In the absence of any institutions of restraint, another pernicious process set in motion was the utilisation of state resources – land, credit and ‘development’ funds – to set up venal networks of dependency between those who ruled the country, politicians and the administrative apparatus. State patronage drained the public exchequer and also spawned an official culture in which such malign conduct was tolerated, even deemed acceptable.
Today the weakened capacity of the state apparatus has reached crisis proportions. Acknowledgement of the urgency of reform is the first part of a solution. Rebuilding capability and restoring public trust is no easy process. There are no short cuts or quick fixes along the way. Institutional reforms entail wrenching changes in the way government agencies think and act and a complete overhaul of entrenched systems of patronage.

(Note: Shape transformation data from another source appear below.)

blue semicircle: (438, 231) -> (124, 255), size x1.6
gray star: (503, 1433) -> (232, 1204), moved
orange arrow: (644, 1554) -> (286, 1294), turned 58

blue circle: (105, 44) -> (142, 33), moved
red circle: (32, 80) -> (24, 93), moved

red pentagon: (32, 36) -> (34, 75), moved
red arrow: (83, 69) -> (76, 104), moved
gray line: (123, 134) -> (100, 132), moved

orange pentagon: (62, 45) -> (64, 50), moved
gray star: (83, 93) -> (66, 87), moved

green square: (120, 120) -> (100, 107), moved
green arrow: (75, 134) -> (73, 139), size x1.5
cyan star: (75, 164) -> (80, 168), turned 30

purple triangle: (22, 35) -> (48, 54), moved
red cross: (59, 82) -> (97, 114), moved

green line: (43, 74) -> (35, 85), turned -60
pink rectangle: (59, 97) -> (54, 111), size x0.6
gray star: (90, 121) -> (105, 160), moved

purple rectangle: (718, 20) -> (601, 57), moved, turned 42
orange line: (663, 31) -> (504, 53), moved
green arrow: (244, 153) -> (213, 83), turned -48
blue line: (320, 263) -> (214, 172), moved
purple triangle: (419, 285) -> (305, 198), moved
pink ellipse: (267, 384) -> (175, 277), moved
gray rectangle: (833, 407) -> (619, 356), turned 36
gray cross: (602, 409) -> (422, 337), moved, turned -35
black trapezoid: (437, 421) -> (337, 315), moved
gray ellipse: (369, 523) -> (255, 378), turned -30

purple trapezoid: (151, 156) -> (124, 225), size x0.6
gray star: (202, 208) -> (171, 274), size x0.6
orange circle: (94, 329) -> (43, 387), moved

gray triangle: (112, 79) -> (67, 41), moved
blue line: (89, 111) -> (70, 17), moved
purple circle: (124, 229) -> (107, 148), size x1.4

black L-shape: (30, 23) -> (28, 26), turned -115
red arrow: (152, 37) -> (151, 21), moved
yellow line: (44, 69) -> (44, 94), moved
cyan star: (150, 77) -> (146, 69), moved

It involves the virtual reinvention of the administrative and law enforcement system. There is much to draw on from the 2008 report of the NCGR to launch such a process.
Even small steps to initiate this process can build public confidence and set off a virtuous circle. A reform strategy has to involve framing and enforcing rules and norms that create incentives for state organs and officials to operate in the public interest, while establishing institutional restraints on arbitrary executive actions.
Devising reforms is only part of the challenge. The other, while instituting these reforms, is countering the opposition of those concerned with preserving the administrative status quo. That is why a comprehensive approach has to integrate a re-empowerment strategy with policy reforms to neutralise the power of interests likely to oppose reforms.
The price of postponing reform of the state machinery is blindingly obvious. But even bigger costs may loom: lawlessness and disarray jeopardising prospects of both economic revival and restoration of domestic peace and security. Prime Minister Nawaz Sharif must know that while the power he has offers an opportunity, it does not guarantee success.
The best of intentions and the most wellcrafted policies can be thwarted by institutional weakness and the lack of a competent and responsive civil service. That is why the government should review the recommendations of the NCGR and prioritise key ones for parliamentary debate as a serious step towards their implementation.
The writer is special adviser to the Jang Group/Geo and a former envoy to the US and the UK.